Personal information
- Full name: Meshari Fahad Al-Nemer
- Date of birth: 5 August 2003 (age 23)
- Place of birth: Saudi Arabia
- Height: 1.80 m (5 ft 11 in)
- Position: Striker

Team information
- Current team: Al-Diriyah
- Number: 75

Youth career
- Al Nassr

Senior career*
- Years: Team / Apps / (Gls)
- 2022–2025: Al Nassr / 11 / (2)
- 2024–2025: → Damac (loan) / 23 / (2)
- 2025–: Al-Diriyah / 18 / (4)

International career
- 2021–2023: Saudi Arabia U20 / 5 / (1)
- 2023–: Saudi Arabia U23

Medal record
Men's football
Representing Saudi Arabia
Arab Cup U-20
| Winner | 2021 Egypt |  |

= Meshari Al-Nemer =

Saudi Arabian footballer

Meshari Al-Nemer (مشاري النمر; born 5 August 2003) is a Saudi Arabian professional footballer who plays as a striker for Saudi Pro League club Al-Diriyah.

==Club career==
Al-Nemer began his career at the youth team of Al-Nassr. On 8 August 2021, he signed his first professional contract with the club. He made his debut on 27 June 2022 in the 2–1 win over Al-Fateh, replacing Vincent Aboubakar.

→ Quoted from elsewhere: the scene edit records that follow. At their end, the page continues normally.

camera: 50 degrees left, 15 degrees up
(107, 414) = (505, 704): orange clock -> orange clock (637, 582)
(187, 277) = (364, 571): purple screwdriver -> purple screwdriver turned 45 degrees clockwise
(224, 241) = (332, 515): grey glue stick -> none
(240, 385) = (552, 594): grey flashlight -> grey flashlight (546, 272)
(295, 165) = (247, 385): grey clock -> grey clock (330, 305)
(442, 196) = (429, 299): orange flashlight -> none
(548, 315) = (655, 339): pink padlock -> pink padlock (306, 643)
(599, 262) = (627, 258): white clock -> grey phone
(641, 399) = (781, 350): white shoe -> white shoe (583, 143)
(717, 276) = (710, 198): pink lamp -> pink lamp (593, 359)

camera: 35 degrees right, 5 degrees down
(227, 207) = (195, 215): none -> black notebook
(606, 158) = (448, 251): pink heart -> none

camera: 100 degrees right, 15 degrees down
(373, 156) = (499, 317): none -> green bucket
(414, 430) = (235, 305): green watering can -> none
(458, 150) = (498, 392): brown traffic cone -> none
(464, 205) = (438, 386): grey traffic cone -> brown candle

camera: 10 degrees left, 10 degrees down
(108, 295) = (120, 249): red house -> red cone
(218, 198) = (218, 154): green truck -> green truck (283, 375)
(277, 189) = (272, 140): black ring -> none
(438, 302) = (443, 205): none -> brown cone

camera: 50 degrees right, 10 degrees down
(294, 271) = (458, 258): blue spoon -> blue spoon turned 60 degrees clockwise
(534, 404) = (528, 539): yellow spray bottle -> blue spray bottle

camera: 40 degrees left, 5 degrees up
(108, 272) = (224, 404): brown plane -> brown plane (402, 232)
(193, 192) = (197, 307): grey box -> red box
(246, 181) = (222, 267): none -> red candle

On 2 September 2024, Al-Nemer joined Damac on a one-year loan.

On 11 September 2025, Al-Nemer joined Al-Diriyah on a three-year contract.

==International career==
===Saudi Arabia U20===
Meshari was part of the Saudi Arabia U20 in the Arab Cup in 2021, which was held in Egypt. On 24 June 2021 in the group stage match against Yemen, Al-Nemer scored the second goal in a 2–1 win. On 27 June 2021 in the final group stage match against Tunisia, Al-Nemer scored Saudi Arabia's only goal in a 2–1 defeat. In the quarter-finals match against Senegal, Al-Nemer saw his penalty saved in the penalty shoot-outs. Despite this, the Green Falcons qualified to the semi-finals after goalkeeper Osama Al-Mermesh saved Senegal's final penalty. In the final, Al-Nemer came off the bench in the 69th minute replacing Abdullah Radif as the Green Falcons defeated Algeria to win their first title.